### Instructions to follow
Extract, in full, the lines below, beginning at the first and ending with the line that contains "इलाकों में भी". Pictures do not belong in the copy.

### Input data
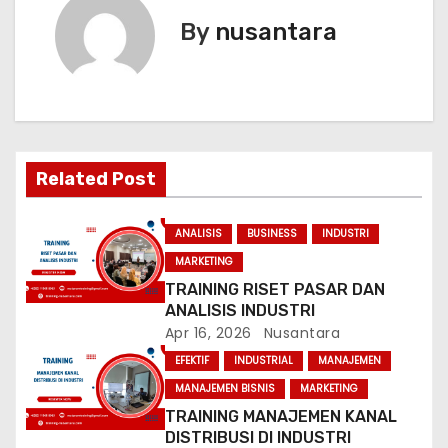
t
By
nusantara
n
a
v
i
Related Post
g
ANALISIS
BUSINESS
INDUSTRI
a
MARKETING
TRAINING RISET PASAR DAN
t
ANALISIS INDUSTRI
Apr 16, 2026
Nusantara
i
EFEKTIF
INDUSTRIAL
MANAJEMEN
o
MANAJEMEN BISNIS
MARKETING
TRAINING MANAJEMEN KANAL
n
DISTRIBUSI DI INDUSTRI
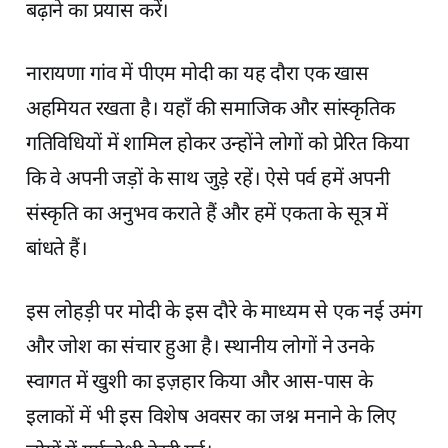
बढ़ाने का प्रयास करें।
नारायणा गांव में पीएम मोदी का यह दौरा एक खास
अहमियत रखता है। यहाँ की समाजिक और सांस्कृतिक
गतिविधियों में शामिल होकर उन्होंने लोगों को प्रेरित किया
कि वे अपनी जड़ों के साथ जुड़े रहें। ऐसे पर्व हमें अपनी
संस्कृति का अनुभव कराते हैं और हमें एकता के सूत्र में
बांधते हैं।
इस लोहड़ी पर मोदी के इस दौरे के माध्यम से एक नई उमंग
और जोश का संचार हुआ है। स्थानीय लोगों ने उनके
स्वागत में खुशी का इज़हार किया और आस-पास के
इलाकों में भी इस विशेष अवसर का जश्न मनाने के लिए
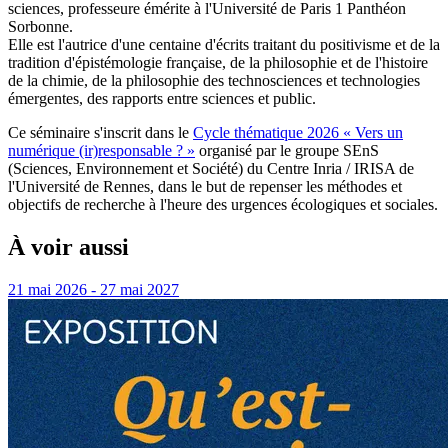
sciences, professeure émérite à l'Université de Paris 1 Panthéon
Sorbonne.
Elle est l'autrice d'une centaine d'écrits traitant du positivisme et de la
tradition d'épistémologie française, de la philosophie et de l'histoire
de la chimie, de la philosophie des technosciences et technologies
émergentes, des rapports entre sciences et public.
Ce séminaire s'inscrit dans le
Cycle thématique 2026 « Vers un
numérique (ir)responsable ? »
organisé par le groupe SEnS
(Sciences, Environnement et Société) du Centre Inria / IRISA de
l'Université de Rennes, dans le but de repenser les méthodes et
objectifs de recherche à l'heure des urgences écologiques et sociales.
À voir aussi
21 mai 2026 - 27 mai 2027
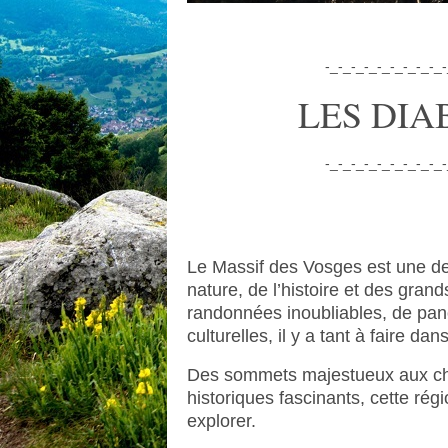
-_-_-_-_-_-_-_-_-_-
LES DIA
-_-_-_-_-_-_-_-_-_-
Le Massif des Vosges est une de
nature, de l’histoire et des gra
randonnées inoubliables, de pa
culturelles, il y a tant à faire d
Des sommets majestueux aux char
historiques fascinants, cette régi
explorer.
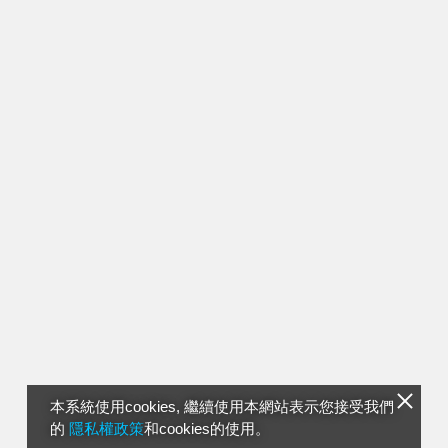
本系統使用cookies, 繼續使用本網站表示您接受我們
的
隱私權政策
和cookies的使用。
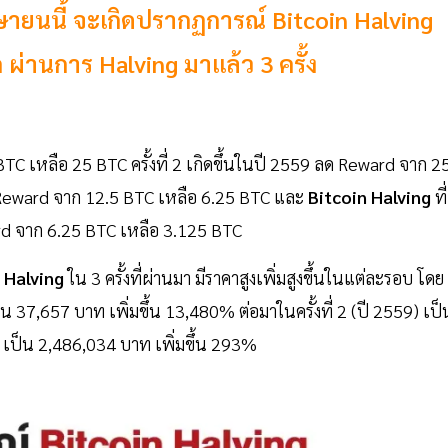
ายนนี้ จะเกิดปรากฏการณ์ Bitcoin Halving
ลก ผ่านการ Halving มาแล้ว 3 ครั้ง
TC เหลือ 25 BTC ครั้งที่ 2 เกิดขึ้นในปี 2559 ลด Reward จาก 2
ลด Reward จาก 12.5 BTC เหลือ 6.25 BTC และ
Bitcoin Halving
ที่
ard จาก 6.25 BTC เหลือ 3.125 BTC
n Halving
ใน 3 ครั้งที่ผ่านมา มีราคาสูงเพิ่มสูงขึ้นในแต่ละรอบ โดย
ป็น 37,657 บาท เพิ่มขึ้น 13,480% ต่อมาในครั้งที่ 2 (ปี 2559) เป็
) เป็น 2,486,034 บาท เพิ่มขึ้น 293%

### Result
t
By
nusantara
n
a
v
i
Related Post
g
ANALISIS
BUSINESS
INDUSTRI
a
MARKETING
TRAINING RISET PASAR DAN
t
ANALISIS INDUSTRI
Apr 16, 2026
Nusantara
i
EFEKTIF
INDUSTRIAL
MANAJEMEN
o
MANAJEMEN BISNIS
MARKETING
TRAINING MANAJEMEN KANAL
n
DISTRIBUSI DI INDUSTRI
बढ़ाने का प्रयास करें।
नारायणा गांव में पीएम मोदी का यह दौरा एक खास
अहमियत रखता है। यहाँ की समाजिक और सांस्कृतिक
गतिविधियों में शामिल होकर उन्होंने लोगों को प्रेरित किया
कि वे अपनी जड़ों के साथ जुड़े रहें। ऐसे पर्व हमें अपनी
संस्कृति का अनुभव कराते हैं और हमें एकता के सूत्र में
बांधते हैं।
इस लोहड़ी पर मोदी के इस दौरे के माध्यम से एक नई उमंग
और जोश का संचार हुआ है। स्थानीय लोगों ने उनके
स्वागत में खुशी का इज़हार किया और आस-पास के
इलाकों में भी इस विशेष अवसर का जश्न मनाने के लिए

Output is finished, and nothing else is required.